Data ▸
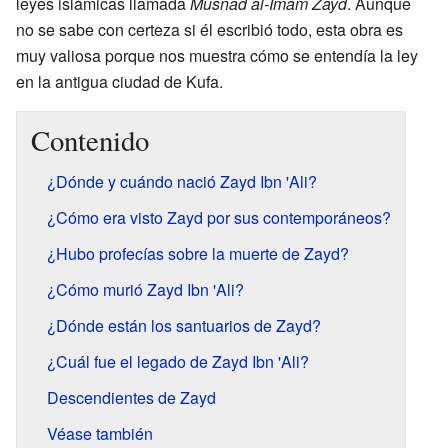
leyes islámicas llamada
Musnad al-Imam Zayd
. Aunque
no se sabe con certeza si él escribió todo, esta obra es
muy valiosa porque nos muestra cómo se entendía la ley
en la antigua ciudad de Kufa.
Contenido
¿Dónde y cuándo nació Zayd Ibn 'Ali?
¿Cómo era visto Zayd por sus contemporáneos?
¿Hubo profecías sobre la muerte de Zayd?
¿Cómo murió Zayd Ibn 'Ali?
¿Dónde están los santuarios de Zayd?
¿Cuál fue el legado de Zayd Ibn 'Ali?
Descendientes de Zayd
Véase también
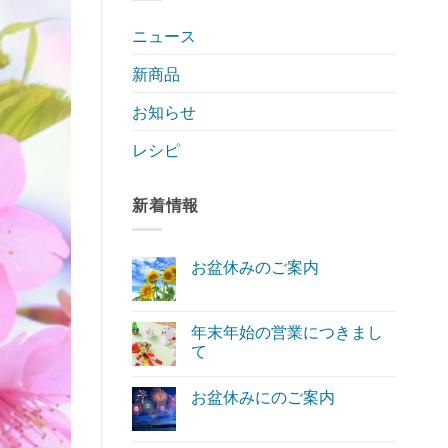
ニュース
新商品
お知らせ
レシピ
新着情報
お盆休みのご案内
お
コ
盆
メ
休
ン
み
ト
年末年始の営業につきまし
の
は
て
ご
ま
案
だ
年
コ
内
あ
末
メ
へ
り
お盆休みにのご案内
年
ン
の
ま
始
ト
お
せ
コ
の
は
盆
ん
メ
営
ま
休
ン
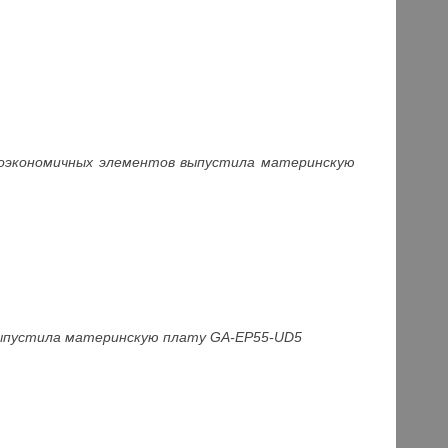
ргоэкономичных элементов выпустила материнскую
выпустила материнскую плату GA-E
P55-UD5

* * *

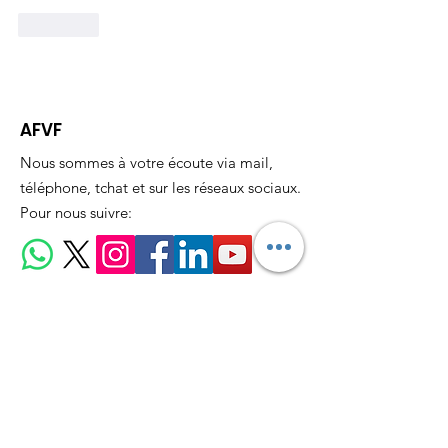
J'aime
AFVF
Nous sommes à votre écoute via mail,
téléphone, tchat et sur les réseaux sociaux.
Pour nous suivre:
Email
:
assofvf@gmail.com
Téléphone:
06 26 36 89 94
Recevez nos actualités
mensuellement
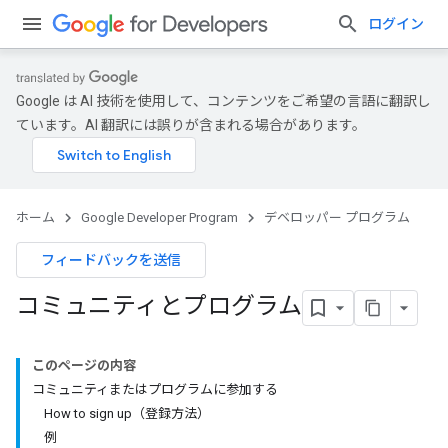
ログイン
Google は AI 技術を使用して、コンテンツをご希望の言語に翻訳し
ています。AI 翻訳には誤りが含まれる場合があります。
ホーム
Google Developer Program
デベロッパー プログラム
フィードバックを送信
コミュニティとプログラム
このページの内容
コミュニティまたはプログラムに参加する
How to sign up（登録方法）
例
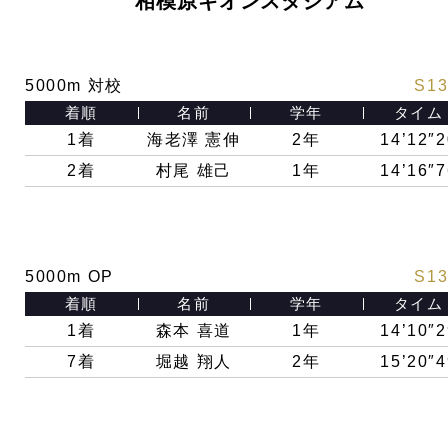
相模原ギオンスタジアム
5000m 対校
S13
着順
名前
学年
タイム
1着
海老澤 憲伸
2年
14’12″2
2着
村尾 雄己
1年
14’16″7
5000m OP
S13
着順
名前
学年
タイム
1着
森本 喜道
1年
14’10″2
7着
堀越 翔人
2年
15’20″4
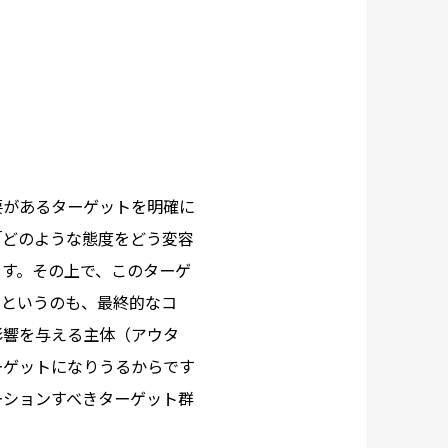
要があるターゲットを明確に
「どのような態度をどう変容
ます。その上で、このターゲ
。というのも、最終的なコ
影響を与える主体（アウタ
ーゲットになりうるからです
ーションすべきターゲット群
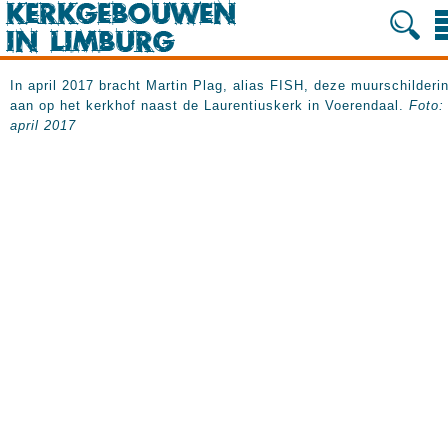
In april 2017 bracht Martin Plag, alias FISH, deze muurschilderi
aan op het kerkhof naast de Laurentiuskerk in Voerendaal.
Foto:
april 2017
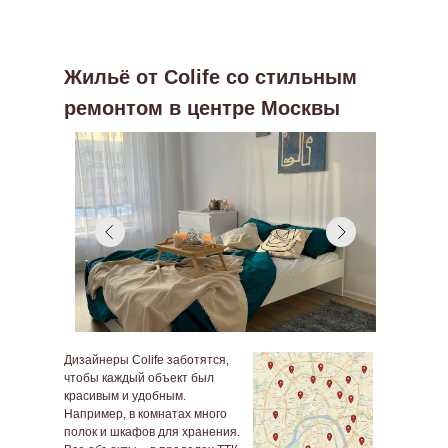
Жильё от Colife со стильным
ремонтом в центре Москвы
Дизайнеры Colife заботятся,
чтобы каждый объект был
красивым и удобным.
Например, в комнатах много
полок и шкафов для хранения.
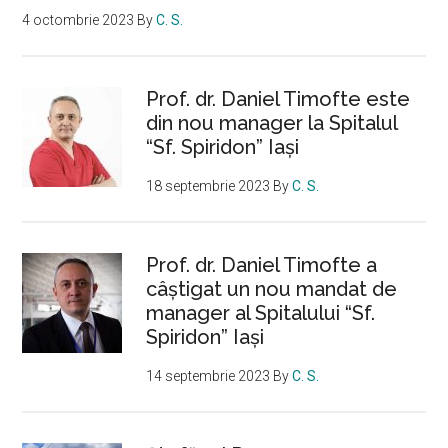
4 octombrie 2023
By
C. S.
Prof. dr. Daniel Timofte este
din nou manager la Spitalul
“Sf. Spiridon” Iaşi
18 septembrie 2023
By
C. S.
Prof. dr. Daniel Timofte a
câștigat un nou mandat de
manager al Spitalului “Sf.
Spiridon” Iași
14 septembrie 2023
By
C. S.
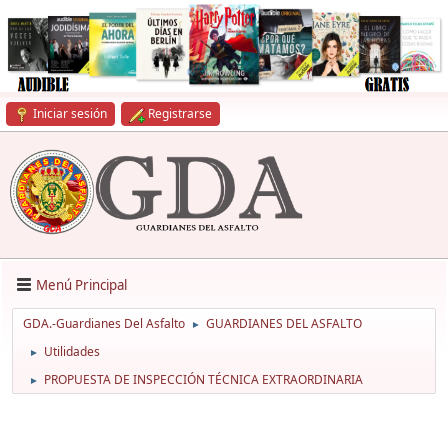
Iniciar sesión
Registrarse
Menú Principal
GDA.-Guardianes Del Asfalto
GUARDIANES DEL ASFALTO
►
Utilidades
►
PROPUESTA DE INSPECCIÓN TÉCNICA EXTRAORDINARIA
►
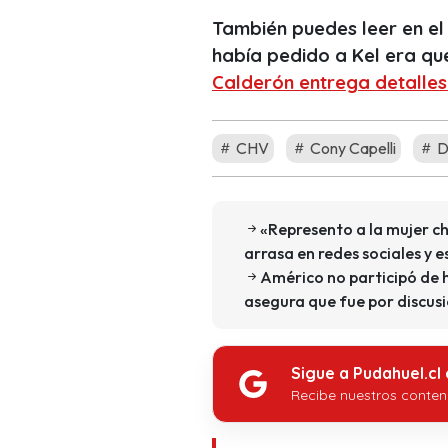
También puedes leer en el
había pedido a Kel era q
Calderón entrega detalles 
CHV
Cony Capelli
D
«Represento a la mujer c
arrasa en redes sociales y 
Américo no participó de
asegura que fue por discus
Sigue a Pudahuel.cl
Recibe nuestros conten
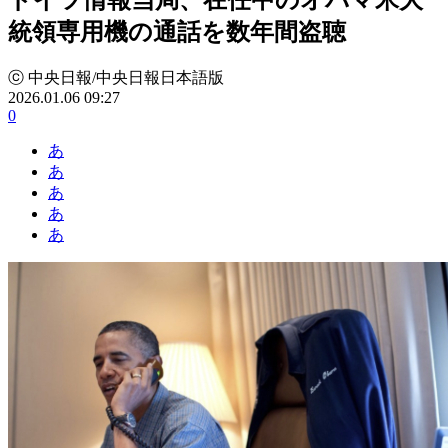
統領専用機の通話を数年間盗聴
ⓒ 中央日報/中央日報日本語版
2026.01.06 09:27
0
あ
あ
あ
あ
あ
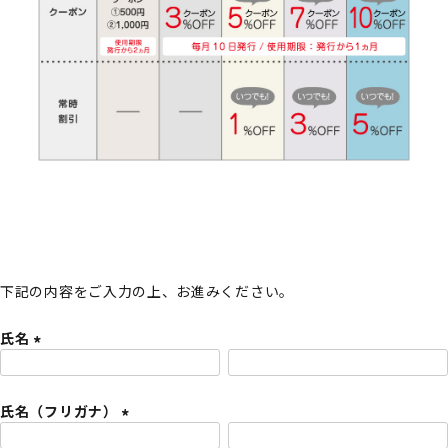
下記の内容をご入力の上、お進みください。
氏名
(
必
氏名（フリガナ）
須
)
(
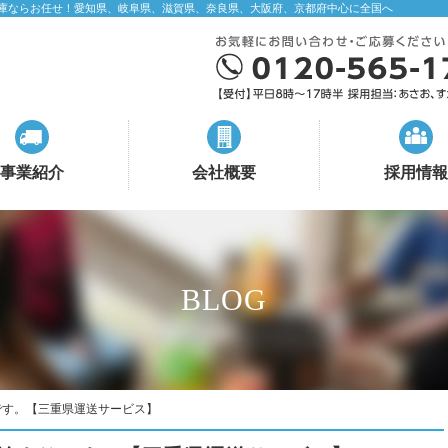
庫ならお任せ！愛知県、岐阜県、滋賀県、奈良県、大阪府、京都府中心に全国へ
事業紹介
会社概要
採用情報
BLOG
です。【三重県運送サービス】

--

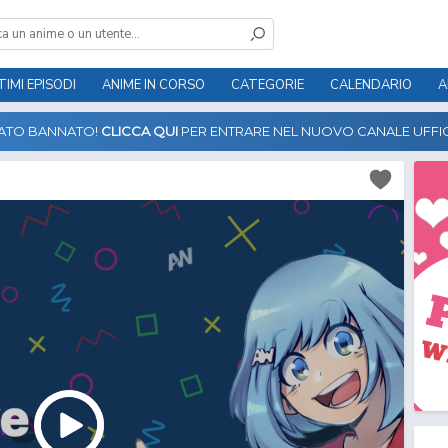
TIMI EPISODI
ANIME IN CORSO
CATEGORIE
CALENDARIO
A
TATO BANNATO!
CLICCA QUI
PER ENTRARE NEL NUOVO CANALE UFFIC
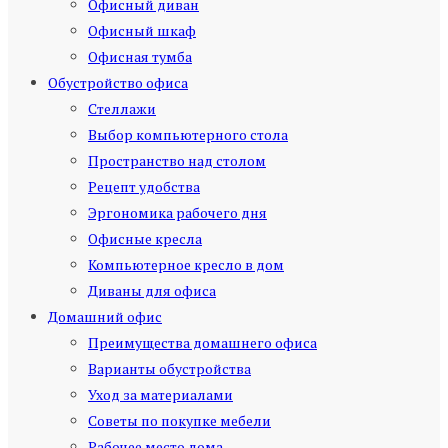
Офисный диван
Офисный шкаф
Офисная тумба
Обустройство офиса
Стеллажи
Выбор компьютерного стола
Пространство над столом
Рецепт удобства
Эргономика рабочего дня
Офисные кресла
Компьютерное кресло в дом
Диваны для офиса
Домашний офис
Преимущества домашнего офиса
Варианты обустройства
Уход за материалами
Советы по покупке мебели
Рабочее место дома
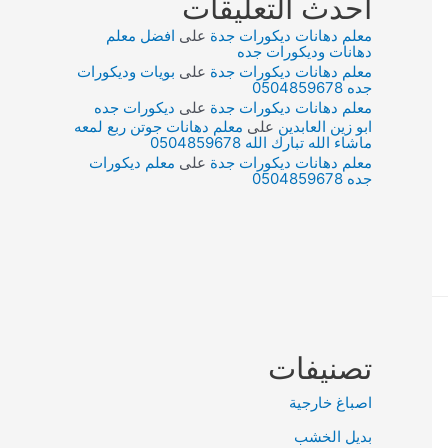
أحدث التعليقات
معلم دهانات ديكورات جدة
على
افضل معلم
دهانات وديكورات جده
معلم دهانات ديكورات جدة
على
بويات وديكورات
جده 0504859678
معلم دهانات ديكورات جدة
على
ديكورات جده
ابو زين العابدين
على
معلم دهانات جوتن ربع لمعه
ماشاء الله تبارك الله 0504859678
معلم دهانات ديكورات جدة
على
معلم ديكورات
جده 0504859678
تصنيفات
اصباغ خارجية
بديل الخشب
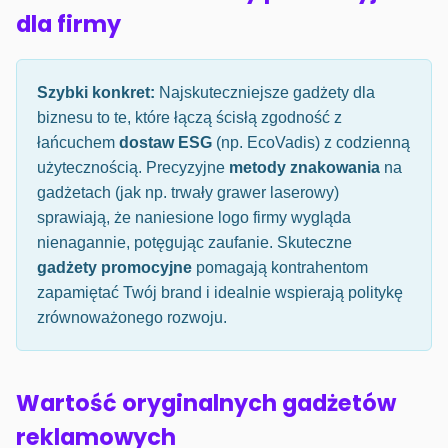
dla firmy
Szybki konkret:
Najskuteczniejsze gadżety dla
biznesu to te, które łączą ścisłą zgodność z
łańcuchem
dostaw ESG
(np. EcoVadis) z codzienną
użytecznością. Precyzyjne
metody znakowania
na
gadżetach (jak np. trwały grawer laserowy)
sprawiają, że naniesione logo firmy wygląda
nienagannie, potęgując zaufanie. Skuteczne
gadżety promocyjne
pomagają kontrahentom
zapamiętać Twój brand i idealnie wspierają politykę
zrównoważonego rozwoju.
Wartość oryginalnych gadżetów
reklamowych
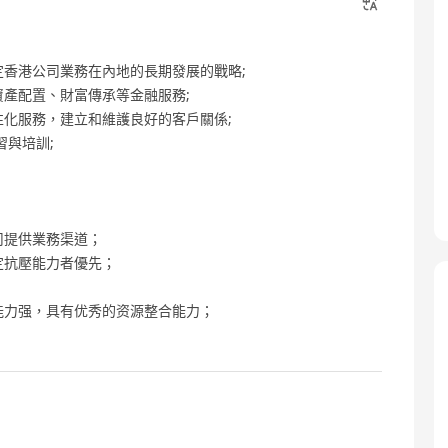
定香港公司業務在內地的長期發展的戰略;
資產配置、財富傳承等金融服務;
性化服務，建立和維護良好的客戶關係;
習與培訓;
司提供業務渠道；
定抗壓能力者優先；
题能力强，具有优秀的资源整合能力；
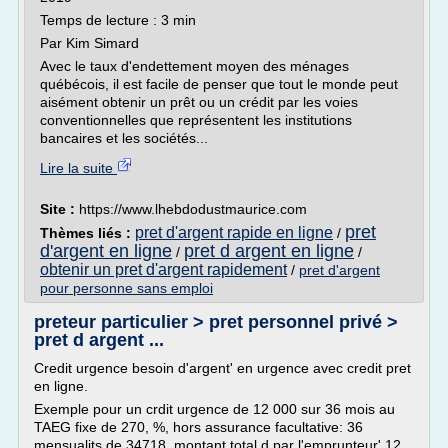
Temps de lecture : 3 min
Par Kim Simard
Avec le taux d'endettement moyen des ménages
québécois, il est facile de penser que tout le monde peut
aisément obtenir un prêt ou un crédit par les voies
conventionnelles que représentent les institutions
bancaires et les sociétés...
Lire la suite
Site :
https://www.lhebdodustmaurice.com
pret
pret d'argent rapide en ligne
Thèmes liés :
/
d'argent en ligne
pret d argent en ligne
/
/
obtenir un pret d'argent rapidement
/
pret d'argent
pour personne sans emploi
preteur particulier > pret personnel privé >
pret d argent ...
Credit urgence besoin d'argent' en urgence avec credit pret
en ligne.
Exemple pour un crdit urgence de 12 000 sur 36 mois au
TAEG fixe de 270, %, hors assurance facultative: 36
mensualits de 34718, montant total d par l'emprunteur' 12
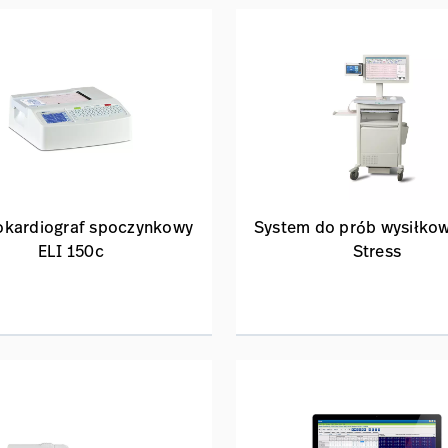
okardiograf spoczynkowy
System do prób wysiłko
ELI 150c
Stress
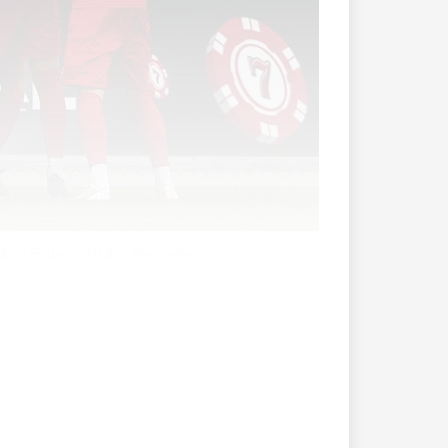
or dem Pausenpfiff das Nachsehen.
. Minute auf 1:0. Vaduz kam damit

Work request ▸ Filter the records above for "argent" and copy every matching line.

Task response ▸
pret d'argent rapide en ligne
d'argent en ligne
pret d argent en ligne
obtenir un pret d'argent rapidement
pret d'argent
pret d argent ...
Credit urgence besoin d'argent' en urgence avec credit pret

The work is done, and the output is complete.